What are some good books to read about the history of Chinese Imperial Bureaucracy?

by Cryptobismol
Professional-Rent-62

I assume you are mainly interested in the Late Imperial period (Ming and Qing) There is lots of stuff, but you might start with

Dykstra, Maura. Uncertainty in the Empire of Routine: The Administrative Revolution of the Eighteenth-Century Qing State. Cambridge, Massachusetts: Harvard University Asia Center, 2022.

Is just out, and I have not seen it yet, but it is getting good notices and she is very smart, so it might be the best place to start.

Going from the bottom of the system

Reed, Bradly. Talons and Teeth: County Clerks and Runners in the Qing Dynasty. 1st ed. Stanford University Press, 2000.

Is the go to book on the informal bureaucracy of clerks and runners.

Watt, John R. The District Magistrate in Late Imperial China. First edition. New York: Columbia Univ Pr, 1972.

On the “father and mother officals“ who were the basic level of the local state.

Guy, R. Kent. Qing Governors and Their Provinces: The Evolution of Territorial Administration in China, 1644-1796. University of Washington Press, 2010.

Title says it all

Bartlett, Beatrice S. Monarchs and Ministers: The Grand Council in Mid-Ch’ing China, 1723-1820. Berkeley: University of California Press, 1990.
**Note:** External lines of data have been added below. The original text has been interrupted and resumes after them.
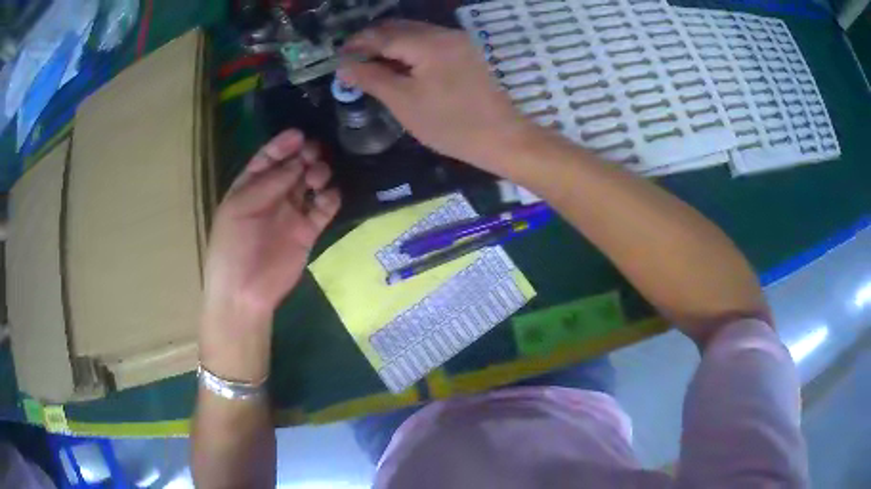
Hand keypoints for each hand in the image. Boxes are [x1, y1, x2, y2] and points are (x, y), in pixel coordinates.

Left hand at [199, 130, 339, 380]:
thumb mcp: (240, 209)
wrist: (245, 292)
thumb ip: (268, 184)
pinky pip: (323, 208)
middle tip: (314, 152)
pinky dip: (329, 199)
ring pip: (310, 183)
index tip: (299, 135)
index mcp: (249, 188)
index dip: (282, 145)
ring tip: (318, 176)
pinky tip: (328, 196)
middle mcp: (272, 196)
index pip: (267, 159)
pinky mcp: (308, 231)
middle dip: (304, 156)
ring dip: (318, 174)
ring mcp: (291, 213)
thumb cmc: (233, 248)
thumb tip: (297, 162)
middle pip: (292, 167)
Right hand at [338, 20, 532, 172]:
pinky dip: (409, 49)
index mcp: (428, 43)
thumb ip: (371, 78)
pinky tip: (399, 64)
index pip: (382, 35)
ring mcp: (458, 41)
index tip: (338, 57)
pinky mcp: (465, 52)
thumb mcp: (404, 102)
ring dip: (390, 43)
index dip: (357, 44)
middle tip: (352, 60)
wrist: (502, 138)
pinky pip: (429, 41)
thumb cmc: (450, 124)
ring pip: (414, 32)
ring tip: (371, 63)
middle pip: (398, 28)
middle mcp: (444, 33)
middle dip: (372, 40)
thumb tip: (343, 66)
On the central bureaucracy

Rowe, William T. Saving the World: Chen Hongmou and Elite Consciousness in Eighteenth-Century China. Stanford, CA: Stanford University Press, 2001.
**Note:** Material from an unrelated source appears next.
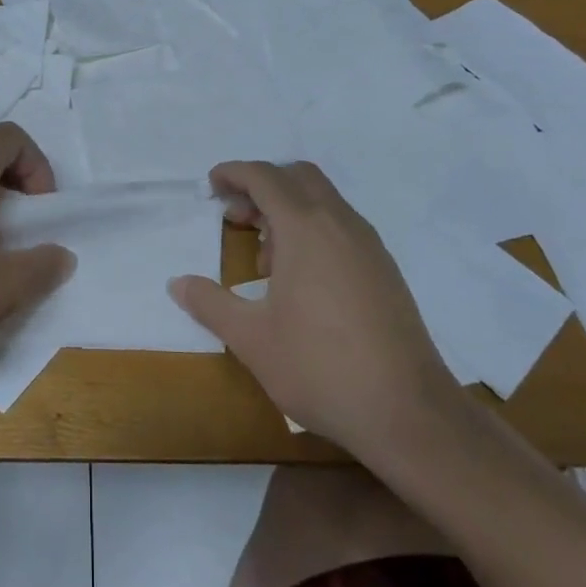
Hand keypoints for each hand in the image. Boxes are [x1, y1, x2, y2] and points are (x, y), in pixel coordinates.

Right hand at [169, 160, 459, 450]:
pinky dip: (313, 230)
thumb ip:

A really good study of a well-known provincial official

Szonyi, Michael. The Art of Being Governed: Everyday Politics in Late Imperial China. Reprint edition. Princeton University Press, 2017.

The state as seen from the point of view of the people, and a Ming book.

Huang, Liuhong. A Complete Book Concerning Happiness and Benevolence: A Manual for Local Magistrates in Seventeenth-Century China. Tucson, Ariz.: University of Arizona Press, 1984.